Medvedev trumpets Russia as crisis-proof

Dmitry Medvedev says Russia is much better prepared for the 2nd wave of the crisis than Europe
Good economic numbers has prompted President Medvedev to suggest Russia is in a much better prepared for a second wave of crisis than Europe.

He's trumpeting Russia's fairly rapid GDP growth, 'this year it will reach between 4 – 4.5%, while in Europe and the US GDP growth will range from zero to 1%.'

And the President is equally optimistic about inflation which is projected to be at its lowest level in modern Russia's history – 7 %, and unemployment significantly lower, at about 6%.

His rosy picture isn't shared by all the experts, some argue it's too early to be so positive.

Igor Nikolaev, Partner and Director of Strategic Analysis at FBK, believes there was no really firm economic background underlying the good looking statistics. He remembers September 2008, when “Lehman Brothers had happened”, but Russian official statistics went on demonstrating a 3% growth in industrial production. Shortly after that, in October and November the Russian economy collapsed.

“Good numbers can make a major turnaround at any moment,” Nikolaev concluded.

Vladimir Tikhomirov, chief economist and executive director at Otkritie Financial Corporation, basically agrees with the President, saying Russia is gradually recovering, but still depends very much on European markets – its major trade partner, exporting Russian commodities and in return importing much of the food sold in this country.

And talking about Russia’s domestic environment, Tikhomirov noted that “gold reserves are also now almost back to the pre-crisis level, standing now at $530 billion, a bit below $600 billion in 2008.”

The second wave?

Now the debate is about whether the second wave of the crisis has already arrived and how it differs or will differ from past experience.

Nikolaev thinks “the modern economy is an economy of sentiment,” and the current turbulence in the markets, with investors worldwide being nervous and wary about the future, clearly indicates that the 2nd wave of the crisis is already here.
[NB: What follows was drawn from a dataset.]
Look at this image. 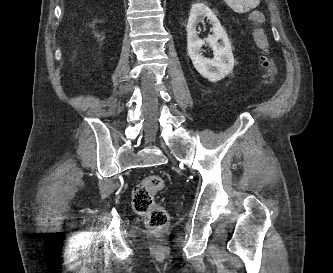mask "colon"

Meanwhile, Tikhomirov calls markets fluctuations a “simple correction,” with the second wave of the crisis just approaching, should the economic environment in Europe get worse.

Being confident Russia is already experiencing the second stage, Nikolaev says it is much more dangerous than the previous one, sneaking up on the economy in a way much different from 2008. As opposed to then, when “everything collapsed really quickly and aggressive, with the economy recovering back also quite rapidly”, this time around world economies are slowing gradually, which is far more dangerous.

“Drop down and give me some push ups, as the saying goes – this is what was happening in all markets three years ago,” said Nikolaev.

Tikhomirov believes quite the opposite. “Economic authorities worldwide, including Russia, are much better prepared now, with the second wave of the crisis most likely to be smoother”, he says.

Huge social obligations the Russian Government undertook, which includes the promise to pay more to pensioners, for example, coupled with a dramatically thinned down “safety pillow” of the Russian economy – a Reserve Fund that now has 6 times less money, 800 million roubles compared with 4.9 trillion roubles in 2008,– make the situation in Russia very risky at the moment, Nikolaev concluded in a negative note.

Diversification away.

Being generally positive about the economic outlook for Russia, Medvedev admitted that while commodities exports provide for a lion’s share of budget revenues in Russia, it’s economy remains fragile.

"If we say that we are protected from the problems this would be a lie," the president says. "We must minimise our dependence on the fluctuations in the raw materials market," he said.

But there’s no debate about the chances for Russian economy turning away from commodities, with Tikhomirov saying “it’ll take some decades,” explaining the need to go through a number of serious and long lasting stages, from attracting investment to educating the staff for new industries.

Nikolaev underlined that real steps of the Russian authorities, such as opening new oil and gas pipelines, are in fact just strengthening the country’s image of a commodities exporter, with the prospect of diversifying away from those being very vague.